Sejauh manakah lompatan itu bisa dan mungkin terjadi  didasarkan pada kenyataan ini -masa itu dengan masa Industri 4.0 tersebut, dimana waktunya juga belum terlalu jauh terlewati.  Dinyatakan secara mendasar, bahwa masyarakat kita belum memprioritaskan arsip -ketika itu kebudayaan masyarakat kita masih diklaim illiterated, budaya baca belum tumbuh, tapi sekarang juga entahlah. Sehingga yang terjadi adalah kurang adanya penghargaan pada data tertulis.
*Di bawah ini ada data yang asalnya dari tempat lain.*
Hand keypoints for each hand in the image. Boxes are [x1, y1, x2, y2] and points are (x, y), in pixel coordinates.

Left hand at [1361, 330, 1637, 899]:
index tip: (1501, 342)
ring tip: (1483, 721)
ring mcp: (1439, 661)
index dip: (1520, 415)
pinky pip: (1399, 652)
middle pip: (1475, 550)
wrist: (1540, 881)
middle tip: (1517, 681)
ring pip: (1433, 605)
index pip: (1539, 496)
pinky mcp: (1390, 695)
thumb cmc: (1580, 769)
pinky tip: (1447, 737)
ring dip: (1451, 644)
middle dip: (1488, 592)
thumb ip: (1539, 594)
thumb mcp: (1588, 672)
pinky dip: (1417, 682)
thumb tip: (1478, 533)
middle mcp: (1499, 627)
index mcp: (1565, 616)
Nah, sekarang kita dituntut untuk menguasai segala rupa kecapan arsiparis dalam konteks revolusi digital -data digital, informasi digital, media sosial dst.
Mungkinkah itu dilakukan arsiparis dan mungkinkah masyarakat umum kita bisa menerimanya?
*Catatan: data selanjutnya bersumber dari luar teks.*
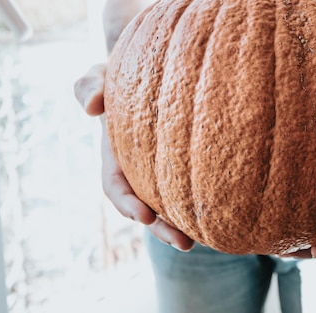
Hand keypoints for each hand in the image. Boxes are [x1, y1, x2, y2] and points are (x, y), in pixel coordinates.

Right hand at [74, 64, 194, 250]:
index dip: (127, 205)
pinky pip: (192, 184)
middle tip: (185, 243)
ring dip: (186, 223)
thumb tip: (92, 107)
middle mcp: (138, 170)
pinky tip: (227, 208)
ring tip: (211, 238)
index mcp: (115, 157)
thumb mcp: (97, 77)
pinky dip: (203, 199)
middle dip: (163, 228)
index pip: (117, 188)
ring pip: (172, 203)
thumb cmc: (119, 76)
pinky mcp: (184, 164)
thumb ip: (88, 86)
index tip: (145, 217)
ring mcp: (161, 170)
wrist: (147, 72)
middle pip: (148, 207)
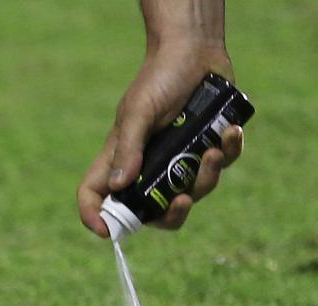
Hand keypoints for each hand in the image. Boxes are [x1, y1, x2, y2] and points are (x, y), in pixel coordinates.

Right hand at [78, 45, 244, 237]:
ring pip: (192, 193)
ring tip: (213, 151)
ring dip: (206, 178)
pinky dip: (229, 153)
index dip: (95, 217)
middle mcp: (147, 167)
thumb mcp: (137, 112)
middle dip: (170, 216)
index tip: (107, 233)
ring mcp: (178, 162)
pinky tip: (230, 133)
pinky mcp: (206, 150)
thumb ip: (128, 149)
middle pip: (150, 213)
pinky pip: (221, 168)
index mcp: (121, 159)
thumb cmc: (157, 78)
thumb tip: (119, 187)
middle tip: (182, 202)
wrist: (193, 52)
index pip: (97, 195)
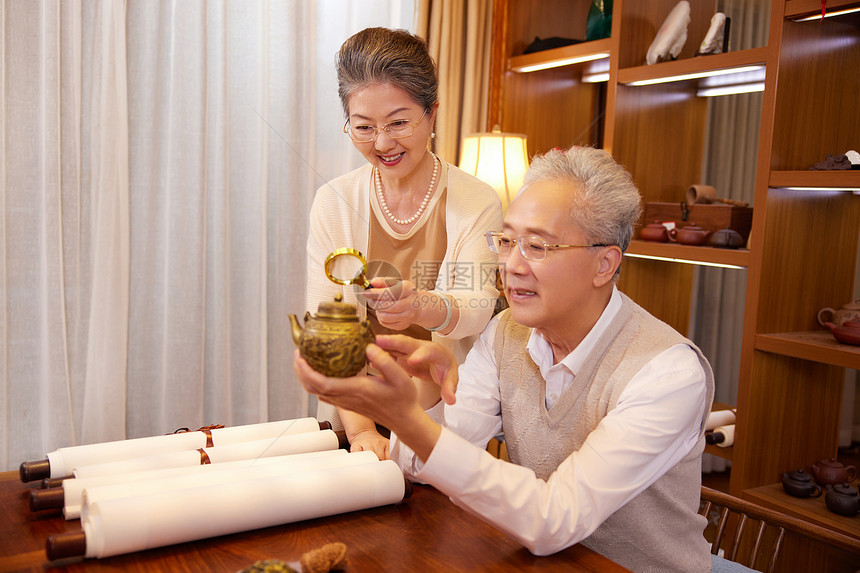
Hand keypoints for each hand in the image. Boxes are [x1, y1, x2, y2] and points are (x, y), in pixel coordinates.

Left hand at [293, 344, 444, 461]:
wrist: (404, 419)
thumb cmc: (402, 399)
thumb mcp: (400, 377)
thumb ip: (384, 361)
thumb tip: (369, 347)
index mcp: (356, 390)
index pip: (323, 384)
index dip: (307, 372)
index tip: (300, 357)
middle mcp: (347, 398)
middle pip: (314, 388)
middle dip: (301, 372)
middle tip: (298, 354)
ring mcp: (346, 402)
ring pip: (317, 393)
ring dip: (306, 378)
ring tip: (304, 361)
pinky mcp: (347, 403)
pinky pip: (324, 394)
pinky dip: (315, 383)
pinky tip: (318, 373)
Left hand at [362, 278, 419, 330]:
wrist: (418, 305)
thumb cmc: (403, 293)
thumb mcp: (395, 283)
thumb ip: (382, 282)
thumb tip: (371, 283)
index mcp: (408, 289)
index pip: (389, 293)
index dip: (375, 293)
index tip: (365, 292)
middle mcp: (410, 304)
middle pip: (386, 306)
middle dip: (374, 302)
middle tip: (370, 299)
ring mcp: (408, 316)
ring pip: (384, 316)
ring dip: (377, 310)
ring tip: (379, 305)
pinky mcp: (403, 325)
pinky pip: (384, 323)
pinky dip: (380, 317)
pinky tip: (384, 312)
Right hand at [374, 335, 458, 404]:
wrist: (440, 362)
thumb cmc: (445, 369)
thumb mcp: (450, 379)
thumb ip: (449, 388)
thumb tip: (451, 401)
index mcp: (434, 352)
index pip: (427, 352)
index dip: (419, 356)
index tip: (411, 362)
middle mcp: (420, 347)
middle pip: (406, 342)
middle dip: (393, 342)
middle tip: (378, 341)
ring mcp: (408, 348)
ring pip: (393, 344)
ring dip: (381, 345)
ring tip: (366, 347)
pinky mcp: (399, 353)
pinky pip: (388, 350)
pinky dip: (378, 353)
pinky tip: (366, 357)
Di satu sisi Dr Nurhadi Magetsari, juga menyatakan bahwa "Tidak  bisa dibayangkan kalau ingatan itu tidak terekam lagi secara lisan apalagi tertulis. Eh.. Tak perlu menunggu terlalu lama ternyata hal tersebut benar saja terjadi saat ini.  Jadi ada kemungkinan kita perlu berlari sangat cepat, agar sampai sebelum tergilas. Jika ia, bagaimana caranya. Mungkin mencontoh yang ada. ATM (amati, tiru dan modifikasi, apakah ini dilarang atau haram, entahlah. Biarlah moral feeling anda yang menjawabnya masing-masing.
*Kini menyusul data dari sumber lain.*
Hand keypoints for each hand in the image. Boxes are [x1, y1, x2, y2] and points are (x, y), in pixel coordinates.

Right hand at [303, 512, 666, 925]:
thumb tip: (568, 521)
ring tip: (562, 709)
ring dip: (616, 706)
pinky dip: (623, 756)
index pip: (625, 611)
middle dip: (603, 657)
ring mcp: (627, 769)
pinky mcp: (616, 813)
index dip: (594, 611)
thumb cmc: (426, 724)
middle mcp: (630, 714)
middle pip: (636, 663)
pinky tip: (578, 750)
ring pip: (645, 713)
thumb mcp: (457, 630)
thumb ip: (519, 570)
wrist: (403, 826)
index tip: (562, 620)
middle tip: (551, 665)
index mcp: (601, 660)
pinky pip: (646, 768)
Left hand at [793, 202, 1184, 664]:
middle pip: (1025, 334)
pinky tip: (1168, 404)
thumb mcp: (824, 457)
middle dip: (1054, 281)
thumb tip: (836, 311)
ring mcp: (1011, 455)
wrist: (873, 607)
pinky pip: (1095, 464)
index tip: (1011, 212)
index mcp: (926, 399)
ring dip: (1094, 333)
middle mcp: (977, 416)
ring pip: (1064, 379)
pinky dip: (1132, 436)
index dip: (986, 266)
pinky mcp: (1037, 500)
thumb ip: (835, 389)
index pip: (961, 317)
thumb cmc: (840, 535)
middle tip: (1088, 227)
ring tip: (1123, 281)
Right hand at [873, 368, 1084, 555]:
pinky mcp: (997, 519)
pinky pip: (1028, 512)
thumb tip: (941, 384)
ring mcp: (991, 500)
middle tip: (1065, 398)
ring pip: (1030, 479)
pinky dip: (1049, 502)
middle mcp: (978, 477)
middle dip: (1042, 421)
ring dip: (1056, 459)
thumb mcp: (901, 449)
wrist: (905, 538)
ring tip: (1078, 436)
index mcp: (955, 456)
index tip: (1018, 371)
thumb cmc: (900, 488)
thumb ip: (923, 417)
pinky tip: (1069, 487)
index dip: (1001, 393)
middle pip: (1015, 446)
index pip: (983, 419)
Jika kita mundur lebih jauh lagi, misalnya pada masa Keraton-keraton di Yogyakarta atau Surakarta, pada kenyataanya mereka juga mempunyai kebiasaan menyimpan data tertulis masa itu. Dari mana datangnya ATM. "Mereka belajar dari penjajah, mereka belajar memberikan bukti lewat pencatatan tertulis." Â
Namun perlu pula diwaspadai, memang benar Mc Kinnon telah menunjukkan pada kita bahwa dunia arsiparis mengalami perubahan yang luar biasa dalam tatanan praktik dengan adanya kemajuan yang luar biasa dalam TIK. Namun hal kritis yang perlu kita perhatikan kembali sejauh mana itu sudah bisa diimplementasikan. Agar tidak terjadi lompatan-lompatan sporadis, yang pada ujungnya bukan lagi menjadi inovasi malahan sebaliknya lebih bersifat destruktif dan merusak proses tatanan yang sedang bertumbuh, menjadi semacam kekalutan dan kebingungan bagi teori dan praktik kearsipan di Indonesia. Kita benar-benar perlu mencari dan mengerti bagaimana berlangsungnya dinamika kearsipan di Indonesia.
Contoh lain, berdasarkan peristiswa penetapan pejabat arsiparis (petugas arsip) di Indonesia, Mr J.A. van de Chijs tanggal 28 Januari 1892. Bertepatan pula dengan berdirinya Arsip Hindia Belanda, sebagai organisasi pemerintahan yang bertugas pokok mengelola arsip statis Pemerintah Hindia Belanda dan arsip statis VOC. Kemudian pada masa Pendudukan Jepang berubah menjadi Kobunsyokan di bawah pengawasan Bunkyo Kyoku. Setelah Proklamasi Kemerdekaan, dengan nama Arsip Negara, dan berganti-ganti, sampai akhirnya pada tahun 1967 ditetapkan menjadi Arsip Nasional Republik Indonesia selaku lembaga pemerintah nondepartemen.